==== EXCERPT ====

Novel dental materials that specifically target genetic and epigenetic pathways could potentially make significant contributions to the reparative processes involved in tissue regeneration, as demonstrated by the advancements in gene detection approaches [1,2]. Epigenetic modulators regulate the expression of genes in the genome without altering the base sequence of DNA [3], thereby controlling the cell phenotype and regulating the renewal of stem cell populations [4,5]. The nuclear enzyme activities of histone deacetylase inhibitors (HDIs), a frequently studied topic, are recognized as potential targets for pharmacologically enhancing stem cell differentiation and altering the fate of the cell [6]. Types of HDIs, including valproic acid (VPA), trichostatin A, and butyric acid, have been studied within the realm of regeneration research. These compounds can potentially induce cell proliferation and differentiation, in addition to having anti-inflammatory effects [7,8]. VPA is widely used in the treatment of various neurological disorders [9,10].
Epigenetic mechanisms play a pivotal role in regulating stem cell fate and differentiation [1]. Recent studies have highlighted the importance of DNA methylation and histone modifications in governing the multipotency of mesenchymal stem cells (MSCs) [3]. Previous research has reported VPA-mediated enhancement of proliferation in hematopoietic stem cells and neuronal cells [11,12]. Moreover, studies unveiled the osteoinductive potential of VPA in murine and human MSCs, characterized mainly by upregulated expression of runt-related transcription factor 2 (Runx-2), the master osteogenic transcription factor, and other osteoblast-specific markers [13,14]. Therefore, VPA could be useful for in vivo bone engineering using human MSCs.
Regenerative medicine demands biomaterials capable of controlled drug delivery to optimize tissue repair. Chitosan (CH), a natural polymer, has emerged as a promising scaffold material due to its biocompatibility, antimicrobial properties, and ability to promote cell adhesion and proliferation [15,16,17]. While CH-based scaffolds have shown potential for various tissue engineering applications, their efficacy in delivering therapeutic agents like VPA for stem cell modulation remains largely unexplored. Therefore, the study aimed to investigate the potential of VPA-loaded chitosan scaffolds to influence hBMSC behavior and induce tissue mineralization. The hypothesis was that VPA-loaded chitosan-gelatin scaffolds would significantly enhance hBMSC proliferation and osteogenic differentiation compared to control scaffolds lacking VPA. Thus, the objective of this study was two-fold: (1) to develop a novel CH-gelatin scaffold that can release VPA and (2) to evaluate the proliferation and osteogenic differentiation of hBMSCs in the presence of VPA-releasing CH-gelatin scaffold.

2. Materials and Methods

2.1. Ethical Approval

The Institutional Review Board (IRB) approved all the study experiments following relevant rules and regulations (Project No. E-21-6214).

==== DATA UNDER STUDY ====

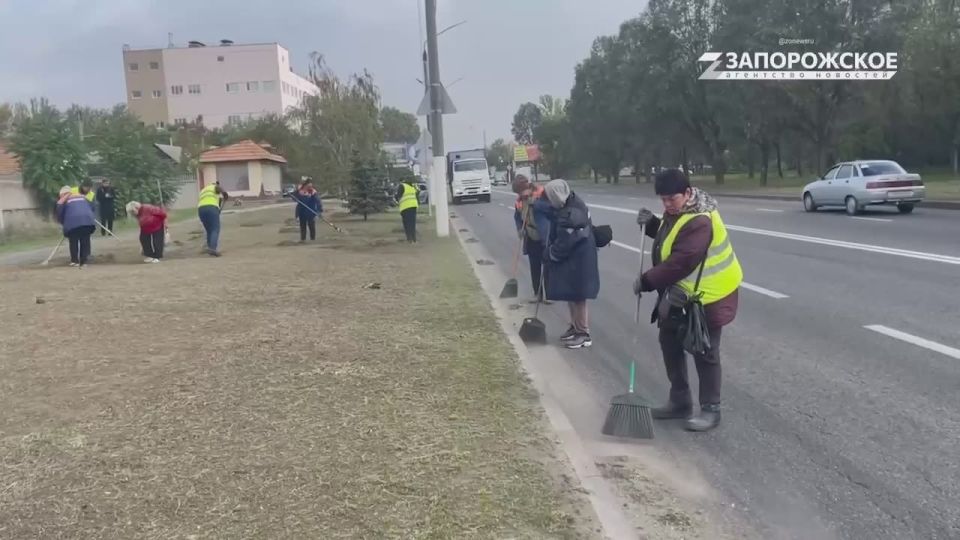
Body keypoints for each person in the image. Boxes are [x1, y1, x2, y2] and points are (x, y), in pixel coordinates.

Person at [633, 169, 742, 432]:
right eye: (663, 200)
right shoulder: (678, 214)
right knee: (669, 341)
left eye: (672, 199)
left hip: (710, 295)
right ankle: (680, 401)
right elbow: (672, 237)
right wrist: (652, 226)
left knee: (704, 350)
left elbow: (682, 260)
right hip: (682, 294)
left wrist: (647, 281)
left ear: (688, 193)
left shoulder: (700, 220)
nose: (668, 204)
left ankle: (711, 410)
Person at [542, 179, 600, 349]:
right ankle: (575, 327)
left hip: (580, 258)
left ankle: (583, 333)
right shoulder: (569, 203)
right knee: (571, 294)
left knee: (578, 295)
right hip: (575, 257)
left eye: (550, 197)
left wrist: (550, 253)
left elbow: (566, 241)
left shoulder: (573, 213)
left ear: (557, 196)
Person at [512, 173, 552, 304]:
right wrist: (519, 229)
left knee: (547, 266)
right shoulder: (519, 201)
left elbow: (551, 210)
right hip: (530, 236)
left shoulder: (542, 195)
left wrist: (535, 204)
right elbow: (517, 217)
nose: (521, 195)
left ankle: (549, 294)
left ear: (528, 186)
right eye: (518, 192)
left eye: (521, 191)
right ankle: (537, 294)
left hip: (544, 236)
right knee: (534, 267)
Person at [56, 185, 96, 268]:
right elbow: (92, 207)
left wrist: (64, 223)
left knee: (73, 241)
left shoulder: (63, 200)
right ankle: (84, 261)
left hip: (73, 223)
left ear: (62, 194)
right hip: (88, 222)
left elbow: (60, 213)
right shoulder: (82, 196)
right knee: (85, 241)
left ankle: (75, 261)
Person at [197, 181, 228, 256]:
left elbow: (218, 202)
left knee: (209, 230)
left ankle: (209, 248)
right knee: (215, 229)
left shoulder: (203, 191)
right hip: (211, 207)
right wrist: (224, 193)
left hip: (201, 209)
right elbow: (218, 188)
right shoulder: (214, 187)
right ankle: (213, 249)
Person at [395, 176, 420, 243]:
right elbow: (418, 192)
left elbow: (398, 196)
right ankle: (414, 239)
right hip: (413, 206)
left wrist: (397, 201)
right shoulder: (413, 186)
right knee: (412, 223)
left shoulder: (402, 186)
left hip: (405, 207)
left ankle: (409, 239)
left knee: (407, 223)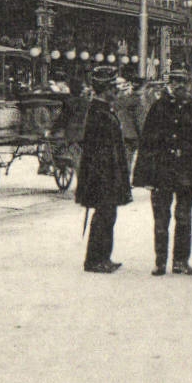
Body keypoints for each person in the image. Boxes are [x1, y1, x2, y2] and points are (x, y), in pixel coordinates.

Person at [132, 79, 192, 274]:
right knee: (161, 218)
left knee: (183, 218)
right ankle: (160, 262)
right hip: (161, 172)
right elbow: (147, 142)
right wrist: (145, 176)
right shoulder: (158, 108)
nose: (180, 87)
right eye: (176, 82)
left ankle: (180, 262)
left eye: (183, 82)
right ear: (170, 85)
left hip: (186, 173)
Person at [75, 85, 132, 272]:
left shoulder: (104, 109)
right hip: (101, 174)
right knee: (103, 215)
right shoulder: (98, 112)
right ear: (104, 89)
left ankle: (104, 257)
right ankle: (94, 260)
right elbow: (97, 149)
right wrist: (103, 174)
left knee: (109, 215)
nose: (115, 92)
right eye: (112, 88)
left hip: (108, 172)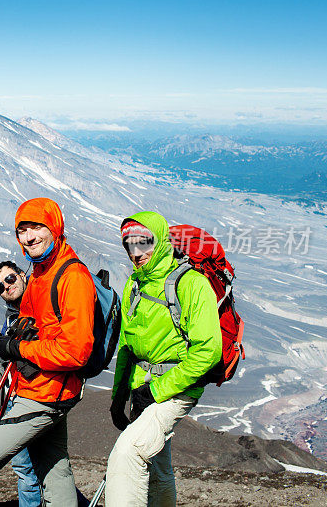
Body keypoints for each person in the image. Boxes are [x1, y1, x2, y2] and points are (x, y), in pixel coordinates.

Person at [0, 197, 96, 507]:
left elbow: (75, 351)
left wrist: (16, 346)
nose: (29, 237)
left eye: (36, 227)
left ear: (55, 227)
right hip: (46, 392)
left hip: (42, 395)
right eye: (22, 231)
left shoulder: (72, 277)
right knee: (55, 475)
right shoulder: (42, 273)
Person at [105, 212, 221, 506]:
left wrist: (156, 390)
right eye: (129, 245)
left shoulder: (191, 285)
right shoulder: (135, 284)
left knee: (129, 453)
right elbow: (127, 347)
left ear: (160, 241)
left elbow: (208, 352)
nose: (136, 253)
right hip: (143, 387)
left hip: (178, 386)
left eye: (144, 243)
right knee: (157, 466)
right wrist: (119, 397)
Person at [0, 261, 42, 507]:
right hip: (16, 394)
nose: (6, 288)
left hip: (35, 395)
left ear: (21, 273)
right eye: (0, 287)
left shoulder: (41, 303)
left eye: (9, 279)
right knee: (37, 466)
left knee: (28, 468)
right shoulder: (12, 314)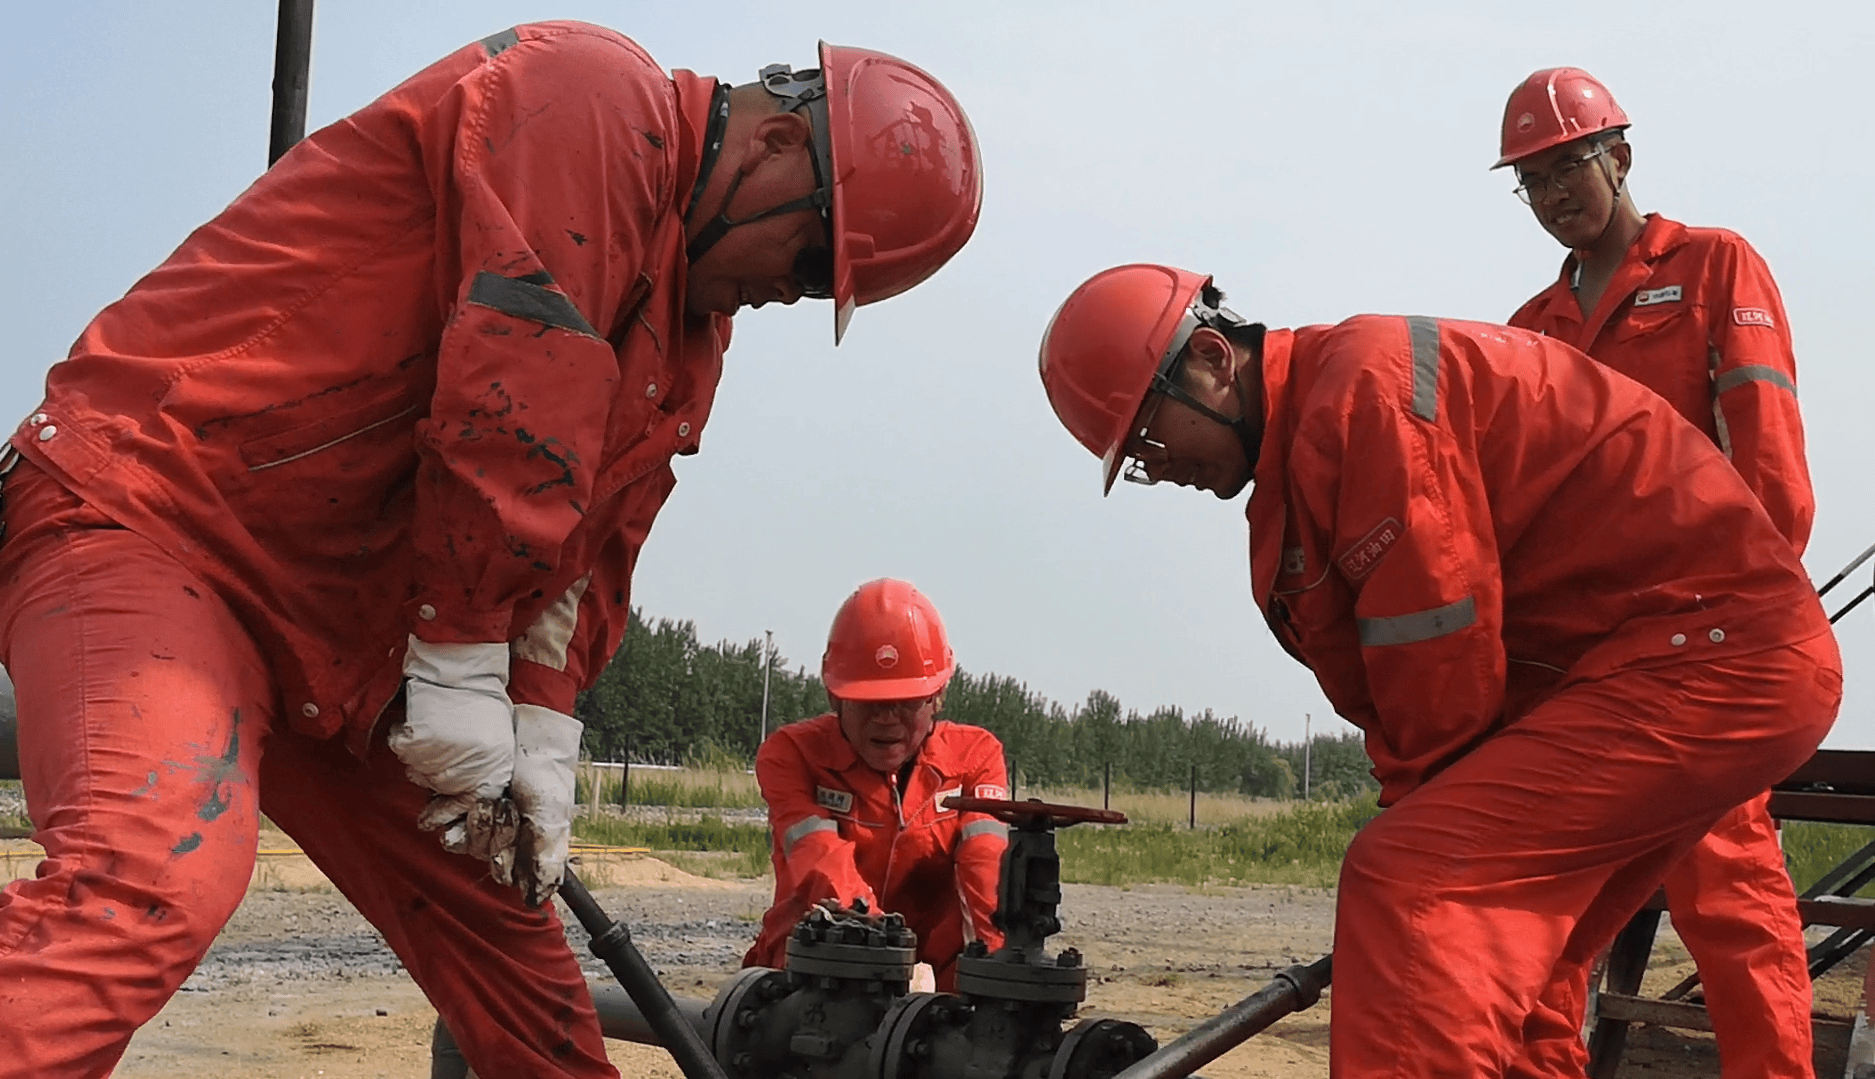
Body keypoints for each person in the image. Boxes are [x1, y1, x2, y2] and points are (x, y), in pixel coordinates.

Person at [0, 21, 980, 1078]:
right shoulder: (595, 101)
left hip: (347, 625)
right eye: (797, 264)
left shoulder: (687, 340)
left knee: (515, 956)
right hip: (157, 513)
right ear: (779, 146)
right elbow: (518, 390)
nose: (772, 295)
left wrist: (543, 727)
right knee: (150, 875)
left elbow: (594, 551)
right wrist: (465, 652)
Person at [1036, 263, 1841, 1077]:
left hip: (1709, 654)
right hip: (1664, 665)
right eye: (1135, 460)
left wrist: (1421, 818)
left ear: (1211, 359)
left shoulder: (1362, 396)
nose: (1159, 467)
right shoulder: (1310, 450)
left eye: (1148, 436)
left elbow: (1436, 653)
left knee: (1411, 884)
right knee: (1525, 975)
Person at [1497, 66, 1816, 1079]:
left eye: (1568, 169)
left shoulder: (1717, 269)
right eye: (1533, 182)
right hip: (1589, 665)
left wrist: (1742, 620)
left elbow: (1769, 465)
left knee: (1729, 897)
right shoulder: (1531, 328)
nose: (1554, 197)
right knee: (1547, 901)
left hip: (1700, 647)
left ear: (1620, 156)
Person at [746, 578, 1008, 992]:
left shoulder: (975, 758)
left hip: (941, 983)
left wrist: (997, 974)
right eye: (870, 702)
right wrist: (885, 954)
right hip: (816, 973)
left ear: (936, 697)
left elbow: (986, 872)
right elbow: (820, 861)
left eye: (905, 701)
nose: (886, 718)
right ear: (835, 698)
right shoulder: (792, 755)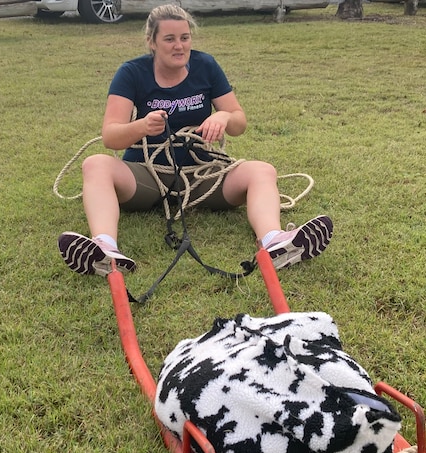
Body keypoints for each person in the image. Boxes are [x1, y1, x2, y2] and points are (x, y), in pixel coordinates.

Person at [58, 3, 332, 277]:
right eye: (169, 39)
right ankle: (105, 249)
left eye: (184, 38)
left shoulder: (206, 65)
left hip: (201, 176)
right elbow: (110, 136)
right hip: (147, 176)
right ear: (151, 42)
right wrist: (142, 126)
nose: (179, 46)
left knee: (262, 170)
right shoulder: (131, 72)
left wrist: (223, 117)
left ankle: (274, 241)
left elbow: (239, 122)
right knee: (95, 164)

====

INSTRUCTIONS:
1. Reproduce the part of the text on valproic acid and chitosan scaffolds from "Epigenetic mechanisms play" up to and including "using human MSCs.".
2. Resume the text on valproic acid and chitosan scaffolds, picking up after its final sentence.

ANSWERS BY TASK:
1.
Epigenetic mechanisms play a pivotal role in regulating stem cell fate and differentiation [1]. Recent studies have highlighted the importance of DNA methylation and histone modifications in governing the multipotency of mesenchymal stem cells (MSCs) [3]. Previous research has reported VPA-mediated enhancement of proliferation in hematopoietic stem cells and neuronal cells [11,12]. Moreover, studies unveiled the osteoinductive potential of VPA in murine and human MSCs, characterized mainly by upregulated expression of runt-related transcription factor 2 (Runx-2), the master osteogenic transcription factor, and other osteoblast-specific markers [13,14]. Therefore, VPA could be useful for in vivo bone engineering using human MSCs.

2.
2.2. Fabrication of Chitosan-Gelatin Scaffolds

A chitosan–gelatin (CH-G) scaffold was used to deliver various concentrations of VPA. The scaffold was constructed as described previously [17,18]. A 2% solution of CH (75–85% deacetylated, mol wt 310,000–375,000; Sigma-Aldrich; St. Louis, MO, USA) was dissolved in 1% (v/v) aqueous solution of glacial acetic acid (Sigma-Aldrich; Darmstadt, Germany) and added to 3% gelatin (Sigma-Aldrich; St. Louis, MO, USA) dissolved in water and mixed at 37 °C. The homogenous mixture was poured into a customized mold (area: 5 mm2; thickness: 3 mm2), refrigerated at 4 °C, and frozen at −80 °C for 4 h. The mixture was then lyophilized to acquire the three-dimensional (3D) scaffold.
The samples were neutralized and sterilized using Gamma radiation at 25 kGy.

2.3. Preparation of VPA

The concentrations of VPA were selected based on the optimum concentrations without exerting a cytotoxic effect [8]. One M stock solution of VPA (2-propylpentanoic acid sodium salt) (Sigma-Aldrich) in PBS (Sigma-Aldrich) was diluted to a range of experimental concentrations (1, 3, and 5 mM/L) [19]. The resulting groups are referred to as:
Group 1: VPA-1; Group 2: VPA-3; Group 3: VPA-5; and control: scaffold.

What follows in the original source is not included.